*GIVEN PASSAGE*.

Frank Zappa On... The '80s Guitar Clone
As told to Dan Forte
Guitar Player, 1987 January
Who better to comment on the guitar's evolution in pop music than Frank Zappa? That's what we asked ourselves in late 1976, when we were preparing our 10th Anniversary issue of Guitar Player (Jan. '77). And when the question came up again for our 20th Anniversary, the answer was the same. Besides being one of rock's most prolific composers and recording artists – both as a soloist and head of the Mothers Of Invention – Zappa is one of the idiom's finest, albeit underrated, guitarists, a synthesizer pioneer, and an intelligent, biting satirist. In recent years he has concentrated on his first love, modern classical composition, and has been one of the country's most outspoken opponents to the PMRC's drive to give ratings to rock lyrics.
His essay of 10 years ago, "Good Guitar Stuff or Stereotypifications? The Evolution Of The Guitar's Use In Pop Music: Short Version," was so provocative, so priceless, so ... Zappa that we decided to rerun it in its entirety – at the end of which Frank reflects on what he wrote before, with comments about the state of guitar in the '80s. Also in this issue, an added bonus: a Soundpage recording of Frank's onstage debut with son Dweezil, playing "Sharleena "(see page 82).
During the '50s it was rare to find a guitar solo on rock or R&B singles – it was usually the honk-squeak tenor sax syndrome taking up the space between the bridge and the third verse. When a guitar was heard (usually on the blues or country blues items I was collecting), its function bore little resemblance to today's collection of pathetic lick-spewage and freeze-dried stereotypifications. (All of you sensitive guitar fans who actually get off on our current pseudo-academic era of polished efficiency had better read another article.)
If you have access to them, take the time to listen to the guitar solos on "Three Hours Past Midnight" (Johnny Guitar Watson), "The Story Of My Life" (Guitar Slim), or just about any of B. B. King's singles from that period. For my taste, these solos are exemplary because what is being played seems honest and, in a musical way, a direct extension of the personality of the men who played them. If I were a music critic, I would have to say that these values for me mean more than the ability to execute clean lines or clouds of educated gnat-notes.
Other examples of good guitar stuff from that era might include "Lucy Mae Blues" (Frankie Lee Simms), "Happy Home" (Elmore James – even though Elmore tended to play the same famous lick on every record, I got the feeling that he meant it), and the work of Hubert Sumlin (and Buddy Guy a couple of times) on Howlin' Wolf's things. I'm sure there are other hot items, but this is a short article.
Also, to be fair about it, there were some classic examples of sterility then, too, in the kind of rock solos on the Bill Haley singles and the obnoxious kleen-teen finger work on the New York-based R&B vocal quintet records (on labels like Gee, on the up-tempo numbers with the ice-cream-cone chord changes).

*DATA LINES*.
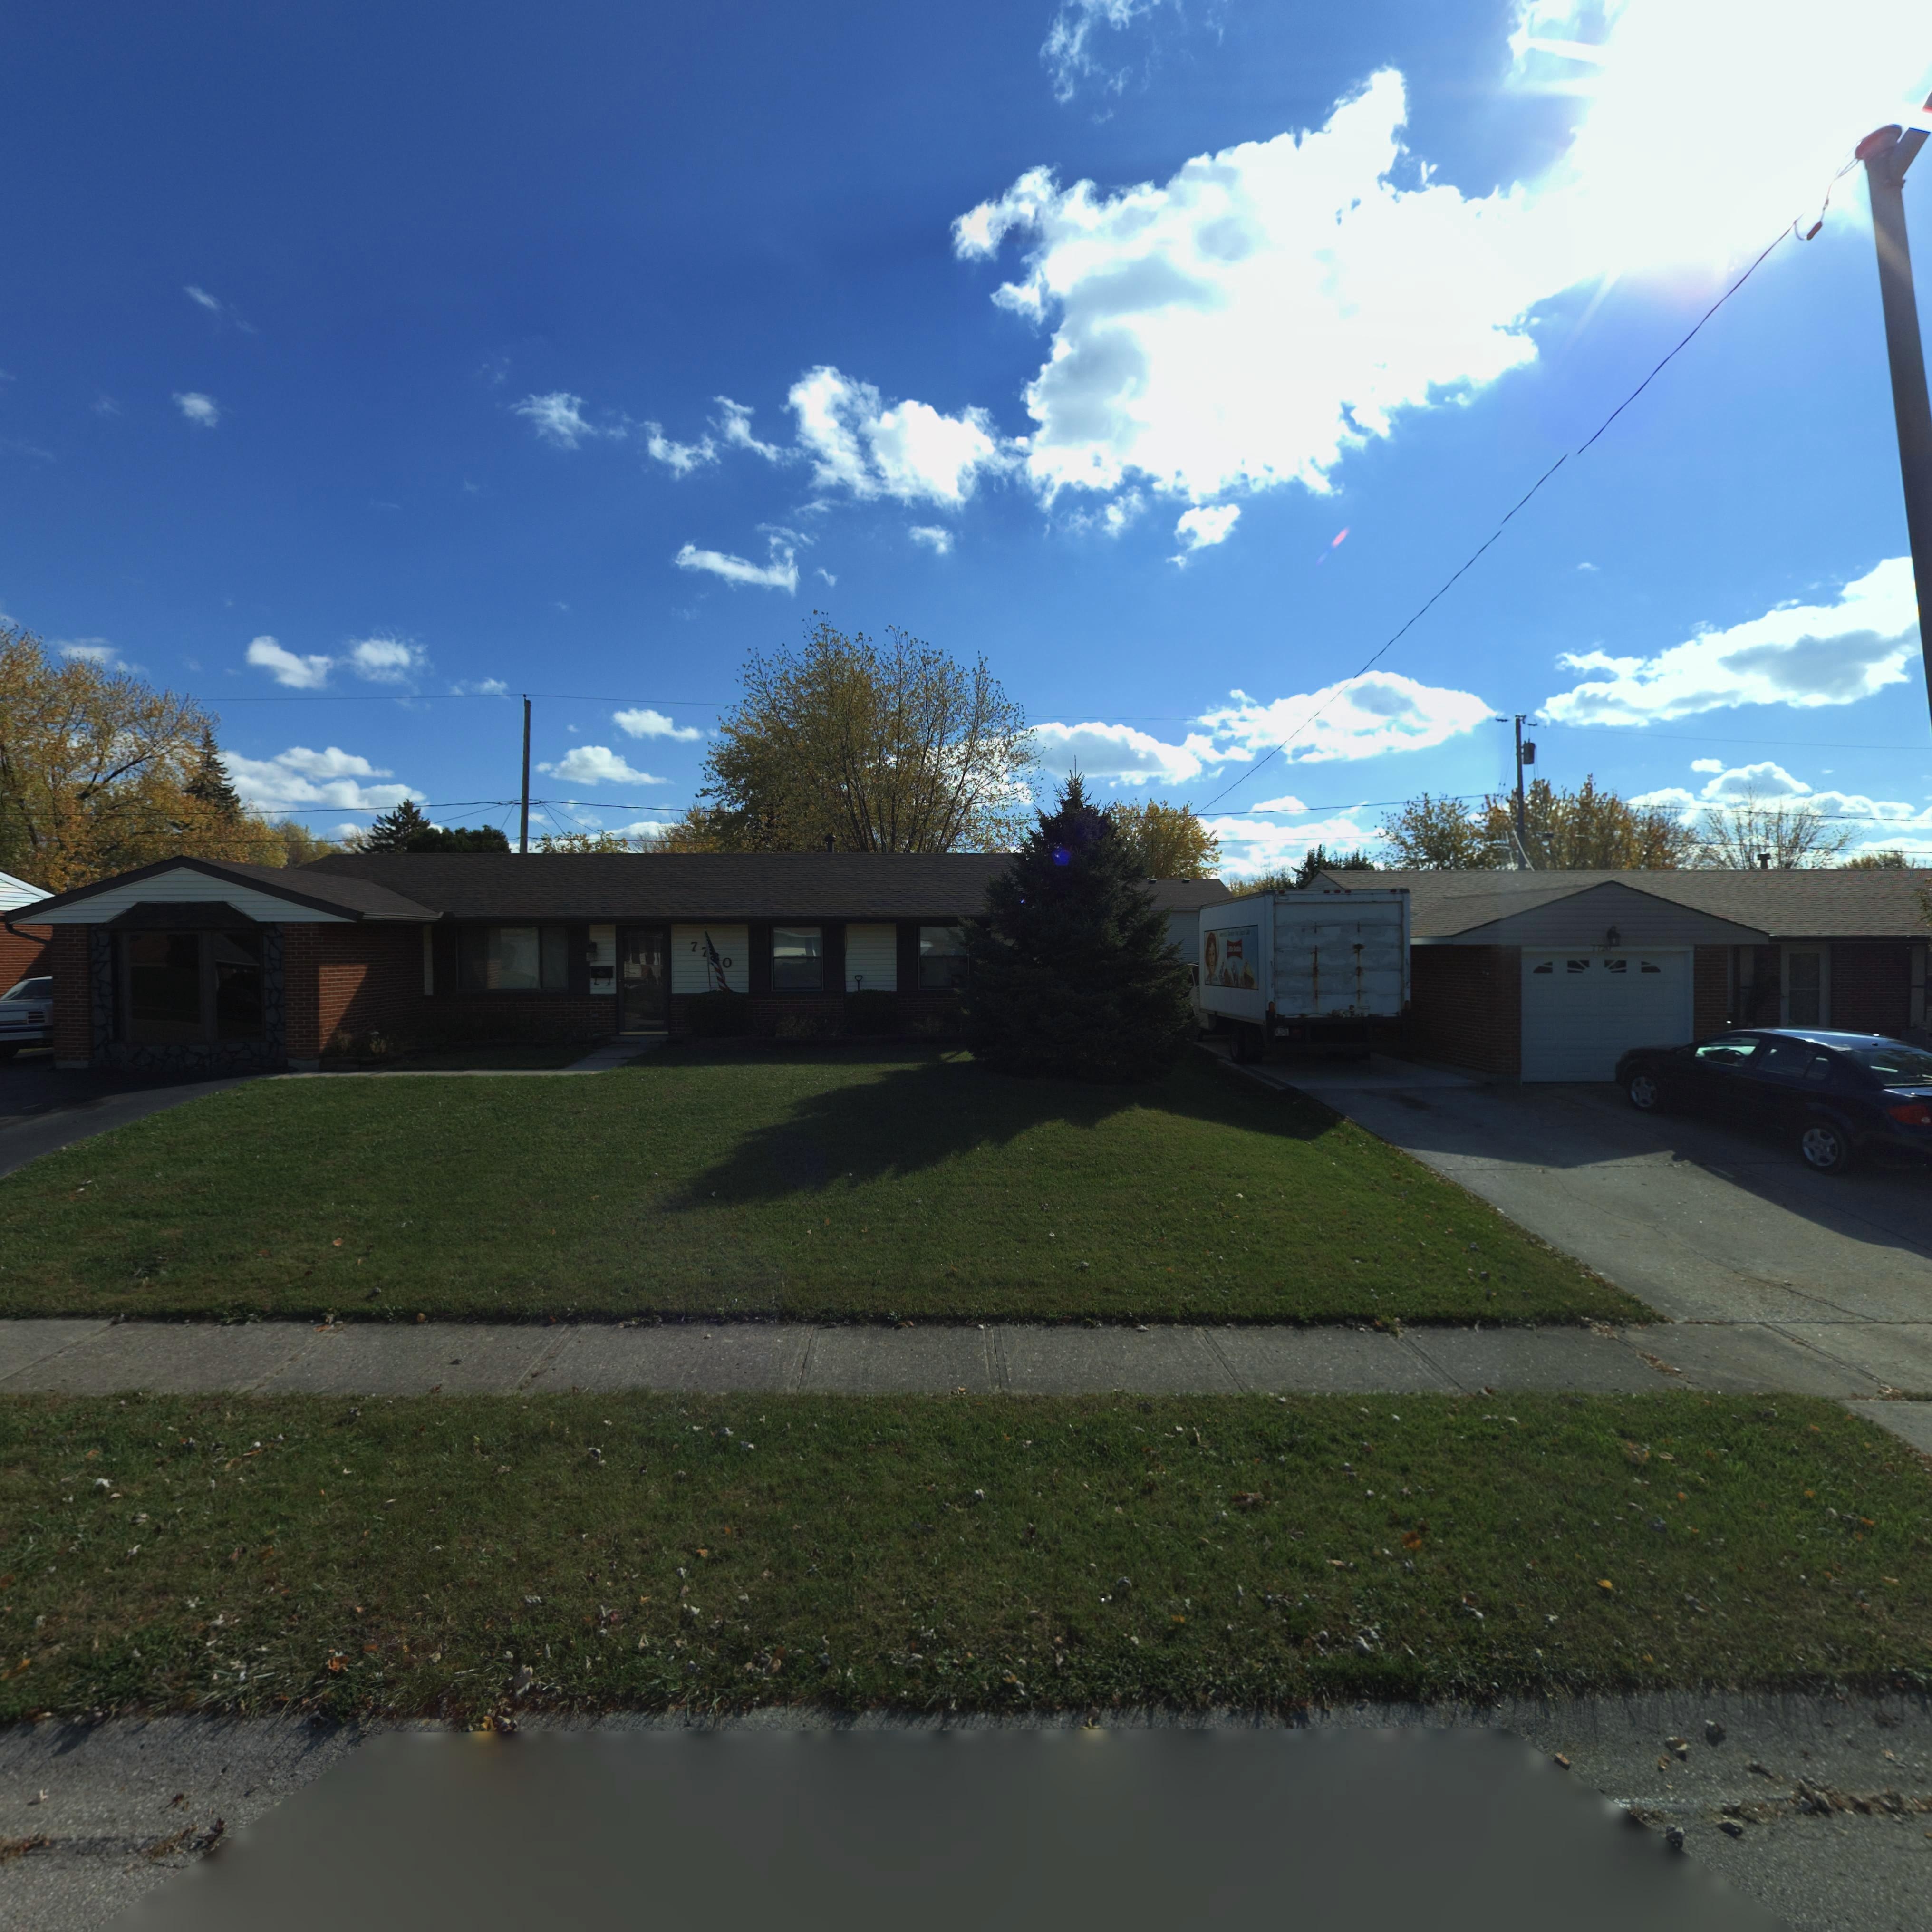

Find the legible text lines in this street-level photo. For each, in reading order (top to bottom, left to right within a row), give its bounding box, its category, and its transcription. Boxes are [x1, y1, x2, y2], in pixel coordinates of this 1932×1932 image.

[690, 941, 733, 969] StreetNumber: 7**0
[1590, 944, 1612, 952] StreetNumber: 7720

*SET OF TASKS*.
**A)** List every song title that the Zappa article names.
**B)** Write out the part of the Zappa article starting with "During the '50s" and going on through "read another article.)".
Use only the Zappa article to respond.

*SOLUTIONS FOR EACH TASK*.
**A)**
- "Sharleena"
- "Three Hours Past Midnight"
- "The Story Of My Life"
- "Lucy Mae Blues"
- "Happy Home"

**B)**
During the '50s it was rare to find a guitar solo on rock or R&B singles – it was usually the honk-squeak tenor sax syndrome taking up the space between the bridge and the third verse. When a guitar was heard (usually on the blues or country blues items I was collecting), its function bore little resemblance to today's collection of pathetic lick-spewage and freeze-dried stereotypifications. (All of you sensitive guitar fans who actually get off on our current pseudo-academic era of polished efficiency had better read another article.)